Edward William Lane - Dictionary and Other Works

Dictionary and Other Works

From 1842 onwards, Lane devoted himself to the monumental Arabic-English Lexicon, although he found time to contribute several articles to the journal of Deutsche Morgenländische Gesellschaft.

Lane's Selections from the Kur-án appeared in 1843. It was neither a critical nor a commercial success. Moreover, it was misprint-ridden, as Lane was for the third time in Egypt, along with his wife, sister and two nephews, to collect materials for the planned dictionary, the Arabic-English Lexicon, when it was being printed.

Lane was unable to complete the dictionary. He had arrived at the letter Qāf, the 21st letter of the Arabic alphabet, when he died in 1876. Lane's great-nephew Stanley Lane-Poole finished the work based on his incomplete notes and published it in the twenty years following his death.

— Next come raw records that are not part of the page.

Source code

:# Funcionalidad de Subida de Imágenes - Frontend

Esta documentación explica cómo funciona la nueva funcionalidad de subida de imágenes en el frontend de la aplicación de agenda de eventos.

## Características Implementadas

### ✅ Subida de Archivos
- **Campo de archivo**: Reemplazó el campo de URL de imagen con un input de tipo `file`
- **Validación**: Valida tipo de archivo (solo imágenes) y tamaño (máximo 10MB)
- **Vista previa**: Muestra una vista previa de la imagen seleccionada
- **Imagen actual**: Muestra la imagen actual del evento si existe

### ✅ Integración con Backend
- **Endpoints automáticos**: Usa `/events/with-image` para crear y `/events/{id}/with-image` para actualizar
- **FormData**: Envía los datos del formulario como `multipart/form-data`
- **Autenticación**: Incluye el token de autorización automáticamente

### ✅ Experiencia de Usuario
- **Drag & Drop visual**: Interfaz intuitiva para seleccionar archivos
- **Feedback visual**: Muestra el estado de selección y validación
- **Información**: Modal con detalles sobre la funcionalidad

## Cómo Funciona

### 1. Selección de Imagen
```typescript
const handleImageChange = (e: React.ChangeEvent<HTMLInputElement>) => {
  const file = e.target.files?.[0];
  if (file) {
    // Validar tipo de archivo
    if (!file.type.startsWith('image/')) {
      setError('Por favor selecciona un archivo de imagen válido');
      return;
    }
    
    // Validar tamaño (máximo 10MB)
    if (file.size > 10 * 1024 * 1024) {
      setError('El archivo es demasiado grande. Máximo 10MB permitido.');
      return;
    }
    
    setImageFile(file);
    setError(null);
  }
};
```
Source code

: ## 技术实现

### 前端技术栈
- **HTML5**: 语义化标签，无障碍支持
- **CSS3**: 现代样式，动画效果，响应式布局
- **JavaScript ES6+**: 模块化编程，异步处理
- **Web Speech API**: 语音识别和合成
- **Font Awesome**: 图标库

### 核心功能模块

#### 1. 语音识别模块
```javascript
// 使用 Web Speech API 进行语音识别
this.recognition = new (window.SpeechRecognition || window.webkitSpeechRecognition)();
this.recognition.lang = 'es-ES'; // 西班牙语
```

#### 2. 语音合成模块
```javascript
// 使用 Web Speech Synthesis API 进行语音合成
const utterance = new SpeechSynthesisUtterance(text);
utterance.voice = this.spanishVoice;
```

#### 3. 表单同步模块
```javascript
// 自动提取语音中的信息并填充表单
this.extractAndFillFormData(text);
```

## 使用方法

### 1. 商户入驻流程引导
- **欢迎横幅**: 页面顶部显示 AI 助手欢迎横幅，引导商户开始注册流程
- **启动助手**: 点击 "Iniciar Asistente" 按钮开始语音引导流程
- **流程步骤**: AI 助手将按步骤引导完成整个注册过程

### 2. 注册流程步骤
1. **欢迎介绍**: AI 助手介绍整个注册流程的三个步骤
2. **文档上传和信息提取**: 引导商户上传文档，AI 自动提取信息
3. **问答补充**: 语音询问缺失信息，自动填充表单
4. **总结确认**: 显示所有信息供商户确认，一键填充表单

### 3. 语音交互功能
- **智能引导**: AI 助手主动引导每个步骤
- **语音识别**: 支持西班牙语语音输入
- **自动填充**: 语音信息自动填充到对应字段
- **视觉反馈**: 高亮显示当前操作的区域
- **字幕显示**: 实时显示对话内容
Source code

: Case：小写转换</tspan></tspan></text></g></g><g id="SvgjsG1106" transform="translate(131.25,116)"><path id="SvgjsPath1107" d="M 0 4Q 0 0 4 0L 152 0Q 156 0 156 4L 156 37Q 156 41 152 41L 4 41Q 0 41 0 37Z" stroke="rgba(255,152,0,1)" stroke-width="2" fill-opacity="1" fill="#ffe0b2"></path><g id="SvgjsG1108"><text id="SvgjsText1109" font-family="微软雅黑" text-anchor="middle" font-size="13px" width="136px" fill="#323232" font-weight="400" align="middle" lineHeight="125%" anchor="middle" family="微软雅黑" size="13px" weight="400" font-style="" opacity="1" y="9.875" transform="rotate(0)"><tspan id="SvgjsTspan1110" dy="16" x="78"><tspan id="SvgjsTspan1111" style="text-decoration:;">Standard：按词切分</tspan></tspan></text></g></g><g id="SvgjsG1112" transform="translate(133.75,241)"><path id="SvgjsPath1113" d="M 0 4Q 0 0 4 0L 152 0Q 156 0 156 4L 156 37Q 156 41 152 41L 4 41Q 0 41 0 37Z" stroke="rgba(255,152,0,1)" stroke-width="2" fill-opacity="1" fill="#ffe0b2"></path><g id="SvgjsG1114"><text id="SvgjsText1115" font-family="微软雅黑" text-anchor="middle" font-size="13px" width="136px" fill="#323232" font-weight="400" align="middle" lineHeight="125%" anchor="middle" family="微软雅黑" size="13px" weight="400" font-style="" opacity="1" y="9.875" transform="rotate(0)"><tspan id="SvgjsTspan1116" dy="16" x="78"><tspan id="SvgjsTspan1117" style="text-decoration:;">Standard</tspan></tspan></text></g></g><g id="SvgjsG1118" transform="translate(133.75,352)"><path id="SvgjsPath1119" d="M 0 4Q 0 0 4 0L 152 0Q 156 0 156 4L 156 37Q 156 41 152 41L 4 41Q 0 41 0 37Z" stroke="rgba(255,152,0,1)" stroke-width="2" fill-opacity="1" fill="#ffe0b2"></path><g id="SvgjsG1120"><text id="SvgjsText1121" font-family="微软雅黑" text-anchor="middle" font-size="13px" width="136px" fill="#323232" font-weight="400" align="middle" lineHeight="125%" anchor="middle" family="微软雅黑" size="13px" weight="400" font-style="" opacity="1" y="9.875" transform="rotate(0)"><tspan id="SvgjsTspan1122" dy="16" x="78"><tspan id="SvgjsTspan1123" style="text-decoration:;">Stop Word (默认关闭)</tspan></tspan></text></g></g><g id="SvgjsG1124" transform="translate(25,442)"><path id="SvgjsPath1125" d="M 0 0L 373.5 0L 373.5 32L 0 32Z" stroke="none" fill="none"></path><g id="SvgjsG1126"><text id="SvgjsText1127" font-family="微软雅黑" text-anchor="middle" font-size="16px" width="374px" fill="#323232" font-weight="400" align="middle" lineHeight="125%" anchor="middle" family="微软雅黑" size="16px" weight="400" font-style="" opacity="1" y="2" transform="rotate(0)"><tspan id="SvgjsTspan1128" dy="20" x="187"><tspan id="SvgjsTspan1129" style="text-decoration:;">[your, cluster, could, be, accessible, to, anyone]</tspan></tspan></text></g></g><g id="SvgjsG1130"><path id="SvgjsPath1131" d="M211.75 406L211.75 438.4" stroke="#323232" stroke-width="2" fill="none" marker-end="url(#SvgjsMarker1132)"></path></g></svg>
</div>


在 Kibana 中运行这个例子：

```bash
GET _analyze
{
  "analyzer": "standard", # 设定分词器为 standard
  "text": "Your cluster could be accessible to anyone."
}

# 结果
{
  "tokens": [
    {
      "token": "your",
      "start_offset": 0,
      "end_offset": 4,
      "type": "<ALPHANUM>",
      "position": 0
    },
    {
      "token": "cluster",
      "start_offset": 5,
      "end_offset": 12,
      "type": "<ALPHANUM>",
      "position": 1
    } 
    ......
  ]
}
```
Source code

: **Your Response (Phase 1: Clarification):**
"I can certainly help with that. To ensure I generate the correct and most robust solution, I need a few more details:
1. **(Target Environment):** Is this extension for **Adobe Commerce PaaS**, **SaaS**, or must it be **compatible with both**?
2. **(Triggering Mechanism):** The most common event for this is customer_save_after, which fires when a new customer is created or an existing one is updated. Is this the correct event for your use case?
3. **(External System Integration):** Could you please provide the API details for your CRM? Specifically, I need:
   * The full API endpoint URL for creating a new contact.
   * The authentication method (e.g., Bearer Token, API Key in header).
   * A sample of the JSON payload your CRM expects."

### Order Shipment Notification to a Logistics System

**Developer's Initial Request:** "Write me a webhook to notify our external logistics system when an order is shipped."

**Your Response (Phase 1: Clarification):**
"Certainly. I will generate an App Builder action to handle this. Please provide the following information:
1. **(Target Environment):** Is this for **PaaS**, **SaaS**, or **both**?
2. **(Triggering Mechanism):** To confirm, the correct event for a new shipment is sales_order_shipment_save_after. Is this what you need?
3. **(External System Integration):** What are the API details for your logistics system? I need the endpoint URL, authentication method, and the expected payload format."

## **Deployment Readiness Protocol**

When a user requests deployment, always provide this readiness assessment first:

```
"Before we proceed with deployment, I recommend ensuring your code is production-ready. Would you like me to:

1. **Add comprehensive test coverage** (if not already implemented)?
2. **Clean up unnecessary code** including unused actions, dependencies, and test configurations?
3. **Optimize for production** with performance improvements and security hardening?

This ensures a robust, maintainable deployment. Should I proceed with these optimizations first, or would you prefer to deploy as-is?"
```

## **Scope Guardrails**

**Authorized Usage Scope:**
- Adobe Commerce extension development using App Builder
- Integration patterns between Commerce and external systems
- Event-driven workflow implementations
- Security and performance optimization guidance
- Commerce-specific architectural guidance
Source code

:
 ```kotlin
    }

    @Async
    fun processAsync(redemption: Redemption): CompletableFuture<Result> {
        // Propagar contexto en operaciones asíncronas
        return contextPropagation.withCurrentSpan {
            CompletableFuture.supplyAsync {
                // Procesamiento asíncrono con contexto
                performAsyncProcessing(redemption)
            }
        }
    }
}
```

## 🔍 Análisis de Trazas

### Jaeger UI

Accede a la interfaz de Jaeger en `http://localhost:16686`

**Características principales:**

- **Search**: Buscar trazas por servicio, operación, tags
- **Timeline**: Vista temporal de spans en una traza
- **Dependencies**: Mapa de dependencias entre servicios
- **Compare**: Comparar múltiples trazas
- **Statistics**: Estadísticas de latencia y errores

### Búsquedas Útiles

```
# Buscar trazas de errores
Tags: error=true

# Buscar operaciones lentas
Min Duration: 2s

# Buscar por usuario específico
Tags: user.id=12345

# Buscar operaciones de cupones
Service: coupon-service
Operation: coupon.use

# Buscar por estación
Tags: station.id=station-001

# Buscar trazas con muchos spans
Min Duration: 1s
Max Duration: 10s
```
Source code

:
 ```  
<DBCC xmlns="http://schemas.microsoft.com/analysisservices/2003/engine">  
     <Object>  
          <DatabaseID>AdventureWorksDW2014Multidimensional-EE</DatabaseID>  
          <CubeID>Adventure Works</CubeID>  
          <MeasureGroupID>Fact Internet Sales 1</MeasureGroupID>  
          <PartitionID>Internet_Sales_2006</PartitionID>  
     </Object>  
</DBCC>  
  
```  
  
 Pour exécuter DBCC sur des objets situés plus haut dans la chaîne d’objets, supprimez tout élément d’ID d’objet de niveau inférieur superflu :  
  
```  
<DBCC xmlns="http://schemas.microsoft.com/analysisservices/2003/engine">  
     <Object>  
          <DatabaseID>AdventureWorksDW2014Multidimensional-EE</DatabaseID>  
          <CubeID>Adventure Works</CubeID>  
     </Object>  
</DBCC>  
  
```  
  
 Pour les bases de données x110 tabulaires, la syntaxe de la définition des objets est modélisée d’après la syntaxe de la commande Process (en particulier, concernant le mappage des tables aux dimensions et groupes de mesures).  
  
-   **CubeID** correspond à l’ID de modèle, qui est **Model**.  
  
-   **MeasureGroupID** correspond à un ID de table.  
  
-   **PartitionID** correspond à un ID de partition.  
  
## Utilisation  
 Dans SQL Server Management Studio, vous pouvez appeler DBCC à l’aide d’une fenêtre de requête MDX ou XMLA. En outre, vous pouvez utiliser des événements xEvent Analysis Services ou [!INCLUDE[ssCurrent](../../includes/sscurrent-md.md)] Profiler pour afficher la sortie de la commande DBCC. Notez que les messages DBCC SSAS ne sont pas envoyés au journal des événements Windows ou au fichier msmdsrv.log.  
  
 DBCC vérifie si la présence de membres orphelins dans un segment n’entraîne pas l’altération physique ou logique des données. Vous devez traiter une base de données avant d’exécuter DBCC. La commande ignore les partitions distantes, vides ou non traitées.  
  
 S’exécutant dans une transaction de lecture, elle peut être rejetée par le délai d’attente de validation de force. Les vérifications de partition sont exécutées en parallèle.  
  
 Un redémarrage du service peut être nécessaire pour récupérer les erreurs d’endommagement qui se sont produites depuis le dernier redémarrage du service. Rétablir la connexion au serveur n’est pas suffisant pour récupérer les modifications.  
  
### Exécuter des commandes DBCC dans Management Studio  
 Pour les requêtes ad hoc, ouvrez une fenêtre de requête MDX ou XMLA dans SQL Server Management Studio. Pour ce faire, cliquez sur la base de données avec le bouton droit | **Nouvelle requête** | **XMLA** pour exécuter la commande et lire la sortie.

In 1854, an anonymous work entitled The Genesis of the Earth and of Man was published, edited by Lane's nephew Reginald Stuart Poole. The work is attributed by some to Lane.

The part concerning Cairo's early history and topography in Description of Egypt, based on Al-Maqrizi's work and Lane's own observations, was revised by Reginald Stuart Poole in 1847 and published in 1896 as Cairo Fifty Years Ago. The whole Description of Egypt was published by the American University in Cairo Press in 2000.

Lane died on 10 August 1876 and was buried at West Norwood Cemetery.